### [Data provided]
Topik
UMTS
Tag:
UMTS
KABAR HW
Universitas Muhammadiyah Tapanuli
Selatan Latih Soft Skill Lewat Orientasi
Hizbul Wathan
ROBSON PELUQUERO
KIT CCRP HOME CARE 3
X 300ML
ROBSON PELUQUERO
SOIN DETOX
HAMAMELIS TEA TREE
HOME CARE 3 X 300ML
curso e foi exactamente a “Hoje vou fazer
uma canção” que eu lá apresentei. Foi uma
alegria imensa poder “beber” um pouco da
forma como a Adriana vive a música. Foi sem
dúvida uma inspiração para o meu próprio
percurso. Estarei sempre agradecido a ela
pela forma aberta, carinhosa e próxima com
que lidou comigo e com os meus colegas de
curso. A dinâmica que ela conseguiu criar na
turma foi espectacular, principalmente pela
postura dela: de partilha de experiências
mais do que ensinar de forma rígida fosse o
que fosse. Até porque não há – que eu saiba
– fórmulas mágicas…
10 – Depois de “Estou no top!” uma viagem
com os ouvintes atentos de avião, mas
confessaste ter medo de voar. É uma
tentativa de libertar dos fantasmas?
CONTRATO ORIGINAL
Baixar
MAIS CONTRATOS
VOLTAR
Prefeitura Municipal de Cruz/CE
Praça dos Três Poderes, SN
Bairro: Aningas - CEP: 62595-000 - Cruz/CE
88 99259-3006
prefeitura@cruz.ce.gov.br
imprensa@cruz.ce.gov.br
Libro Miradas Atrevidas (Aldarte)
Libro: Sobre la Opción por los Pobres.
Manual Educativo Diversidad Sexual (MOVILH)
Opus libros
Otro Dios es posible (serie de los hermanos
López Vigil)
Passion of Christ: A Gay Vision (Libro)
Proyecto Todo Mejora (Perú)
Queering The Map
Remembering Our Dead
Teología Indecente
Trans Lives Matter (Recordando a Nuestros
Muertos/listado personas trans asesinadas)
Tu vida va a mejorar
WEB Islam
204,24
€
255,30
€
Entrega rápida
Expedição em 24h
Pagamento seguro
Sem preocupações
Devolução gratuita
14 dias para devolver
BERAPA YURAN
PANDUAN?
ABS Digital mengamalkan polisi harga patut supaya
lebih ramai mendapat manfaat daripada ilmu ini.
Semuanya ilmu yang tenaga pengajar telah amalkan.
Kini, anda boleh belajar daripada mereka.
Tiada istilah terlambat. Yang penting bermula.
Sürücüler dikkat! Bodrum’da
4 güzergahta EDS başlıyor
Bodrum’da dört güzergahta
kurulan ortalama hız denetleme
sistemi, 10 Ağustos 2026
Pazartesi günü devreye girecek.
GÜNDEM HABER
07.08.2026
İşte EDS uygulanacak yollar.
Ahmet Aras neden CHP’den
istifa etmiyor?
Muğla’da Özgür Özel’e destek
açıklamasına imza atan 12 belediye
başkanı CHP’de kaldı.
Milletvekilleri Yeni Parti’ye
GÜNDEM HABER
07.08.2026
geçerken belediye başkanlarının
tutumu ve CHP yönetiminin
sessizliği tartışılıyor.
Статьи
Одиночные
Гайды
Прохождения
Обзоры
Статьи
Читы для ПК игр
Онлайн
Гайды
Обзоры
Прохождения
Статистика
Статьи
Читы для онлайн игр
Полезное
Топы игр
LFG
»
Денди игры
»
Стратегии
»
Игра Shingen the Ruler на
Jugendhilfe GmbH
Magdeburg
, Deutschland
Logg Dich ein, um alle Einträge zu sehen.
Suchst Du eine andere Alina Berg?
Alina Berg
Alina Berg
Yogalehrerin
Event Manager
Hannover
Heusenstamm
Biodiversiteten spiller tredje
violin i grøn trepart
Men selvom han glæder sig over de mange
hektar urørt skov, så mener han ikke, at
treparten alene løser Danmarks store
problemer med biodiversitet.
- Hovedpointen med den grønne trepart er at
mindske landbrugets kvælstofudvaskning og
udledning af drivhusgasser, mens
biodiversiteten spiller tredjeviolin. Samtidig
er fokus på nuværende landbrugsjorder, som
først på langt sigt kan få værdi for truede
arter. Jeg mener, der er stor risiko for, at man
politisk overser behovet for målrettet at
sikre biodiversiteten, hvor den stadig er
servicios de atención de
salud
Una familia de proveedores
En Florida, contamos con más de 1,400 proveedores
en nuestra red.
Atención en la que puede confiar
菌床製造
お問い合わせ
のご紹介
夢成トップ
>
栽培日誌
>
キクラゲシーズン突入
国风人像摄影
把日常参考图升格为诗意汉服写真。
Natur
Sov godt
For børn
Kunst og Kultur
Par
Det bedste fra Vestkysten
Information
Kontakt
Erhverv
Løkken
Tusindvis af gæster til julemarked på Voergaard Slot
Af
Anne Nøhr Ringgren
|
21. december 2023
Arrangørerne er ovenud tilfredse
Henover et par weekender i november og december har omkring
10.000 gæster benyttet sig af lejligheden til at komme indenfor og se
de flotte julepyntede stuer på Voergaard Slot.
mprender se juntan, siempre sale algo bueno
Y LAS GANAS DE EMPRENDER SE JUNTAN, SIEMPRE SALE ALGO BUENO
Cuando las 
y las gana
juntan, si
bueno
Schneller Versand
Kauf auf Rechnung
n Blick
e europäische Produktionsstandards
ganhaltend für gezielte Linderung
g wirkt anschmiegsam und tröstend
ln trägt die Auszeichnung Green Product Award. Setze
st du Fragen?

### [Task requirements]
Reproduce every line of text in the material above word for word, keeping the original order and spelling.

### [Exercise output]
Topik
UMTS
Tag:
UMTS
KABAR HW
Universitas Muhammadiyah Tapanuli
Selatan Latih Soft Skill Lewat Orientasi
Hizbul Wathan
ROBSON PELUQUERO
KIT CCRP HOME CARE 3
X 300ML
ROBSON PELUQUERO
SOIN DETOX
HAMAMELIS TEA TREE
HOME CARE 3 X 300ML
curso e foi exactamente a “Hoje vou fazer
uma canção” que eu lá apresentei. Foi uma
alegria imensa poder “beber” um pouco da
forma como a Adriana vive a música. Foi sem
dúvida uma inspiração para o meu próprio
percurso. Estarei sempre agradecido a ela
pela forma aberta, carinhosa e próxima com
que lidou comigo e com os meus colegas de
curso. A dinâmica que ela conseguiu criar na
turma foi espectacular, principalmente pela
postura dela: de partilha de experiências
mais do que ensinar de forma rígida fosse o
que fosse. Até porque não há – que eu saiba
– fórmulas mágicas…
10 – Depois de “Estou no top!” uma viagem
com os ouvintes atentos de avião, mas
confessaste ter medo de voar. É uma
tentativa de libertar dos fantasmas?
CONTRATO ORIGINAL
Baixar
MAIS CONTRATOS
VOLTAR
Prefeitura Municipal de Cruz/CE
Praça dos Três Poderes, SN
Bairro: Aningas - CEP: 62595-000 - Cruz/CE
88 99259-3006
prefeitura@cruz.ce.gov.br
imprensa@cruz.ce.gov.br
Libro Miradas Atrevidas (Aldarte)
Libro: Sobre la Opción por los Pobres.
Manual Educativo Diversidad Sexual (MOVILH)
Opus libros
Otro Dios es posible (serie de los hermanos
López Vigil)
Passion of Christ: A Gay Vision (Libro)
Proyecto Todo Mejora (Perú)
Queering The Map
Remembering Our Dead
Teología Indecente
Trans Lives Matter (Recordando a Nuestros
Muertos/listado personas trans asesinadas)
Tu vida va a mejorar
WEB Islam
204,24
€
255,30
€
Entrega rápida
Expedição em 24h
Pagamento seguro
Sem preocupações
Devolução gratuita
14 dias para devolver
BERAPA YURAN
PANDUAN?
ABS Digital mengamalkan polisi harga patut supaya
lebih ramai mendapat manfaat daripada ilmu ini.
Semuanya ilmu yang tenaga pengajar telah amalkan.
Kini, anda boleh belajar daripada mereka.
Tiada istilah terlambat. Yang penting bermula.
Sürücüler dikkat! Bodrum’da
4 güzergahta EDS başlıyor
Bodrum’da dört güzergahta
kurulan ortalama hız denetleme
sistemi, 10 Ağustos 2026
Pazartesi günü devreye girecek.
GÜNDEM HABER
07.08.2026
İşte EDS uygulanacak yollar.
Ahmet Aras neden CHP’den
istifa etmiyor?
Muğla’da Özgür Özel’e destek
açıklamasına imza atan 12 belediye
başkanı CHP’de kaldı.
Milletvekilleri Yeni Parti’ye
GÜNDEM HABER
07.08.2026
geçerken belediye başkanlarının
tutumu ve CHP yönetiminin
sessizliği tartışılıyor.
Статьи
Одиночные
Гайды
Прохождения
Обзоры
Статьи
Читы для ПК игр
Онлайн
Гайды
Обзоры
Прохождения
Статистика
Статьи
Читы для онлайн игр
Полезное
Топы игр
LFG
»
Денди игры
»
Стратегии
»
Игра Shingen the Ruler на
Jugendhilfe GmbH
Magdeburg
, Deutschland
Logg Dich ein, um alle Einträge zu sehen.
Suchst Du eine andere Alina Berg?
Alina Berg
Alina Berg
Yogalehrerin
Event Manager
Hannover
Heusenstamm
Biodiversiteten spiller tredje
violin i grøn trepart
Men selvom han glæder sig over de mange
hektar urørt skov, så mener han ikke, at
treparten alene løser Danmarks store
problemer med biodiversitet.
- Hovedpointen med den grønne trepart er at
mindske landbrugets kvælstofudvaskning og
udledning af drivhusgasser, mens
biodiversiteten spiller tredjeviolin. Samtidig
er fokus på nuværende landbrugsjorder, som
først på langt sigt kan få værdi for truede
arter. Jeg mener, der er stor risiko for, at man
politisk overser behovet for målrettet at
sikre biodiversiteten, hvor den stadig er
servicios de atención de
salud
Una familia de proveedores
En Florida, contamos con más de 1,400 proveedores
en nuestra red.
Atención en la que puede confiar
菌床製造
お問い合わせ
のご紹介
夢成トップ
>
栽培日誌
>
キクラゲシーズン突入
国风人像摄影
把日常参考图升格为诗意汉服写真。
Natur
Sov godt
For børn
Kunst og Kultur
Par
Det bedste fra Vestkysten
Information
Kontakt
Erhverv
Løkken
Tusindvis af gæster til julemarked på Voergaard Slot
Af
Anne Nøhr Ringgren
|
21. december 2023
Arrangørerne er ovenud tilfredse
Henover et par weekender i november og december har omkring
10.000 gæster benyttet sig af lejligheden til at komme indenfor og se
de flotte julepyntede stuer på Voergaard Slot.
mprender se juntan, siempre sale algo bueno
Y LAS GANAS DE EMPRENDER SE JUNTAN, SIEMPRE SALE ALGO BUENO
Cuando las 
y las gana
juntan, si
bueno
Schneller Versand
Kauf auf Rechnung
n Blick
e europäische Produktionsstandards
ganhaltend für gezielte Linderung
g wirkt anschmiegsam und tröstend
ln trägt die Auszeichnung Green Product Award. Setze
st du Fragen?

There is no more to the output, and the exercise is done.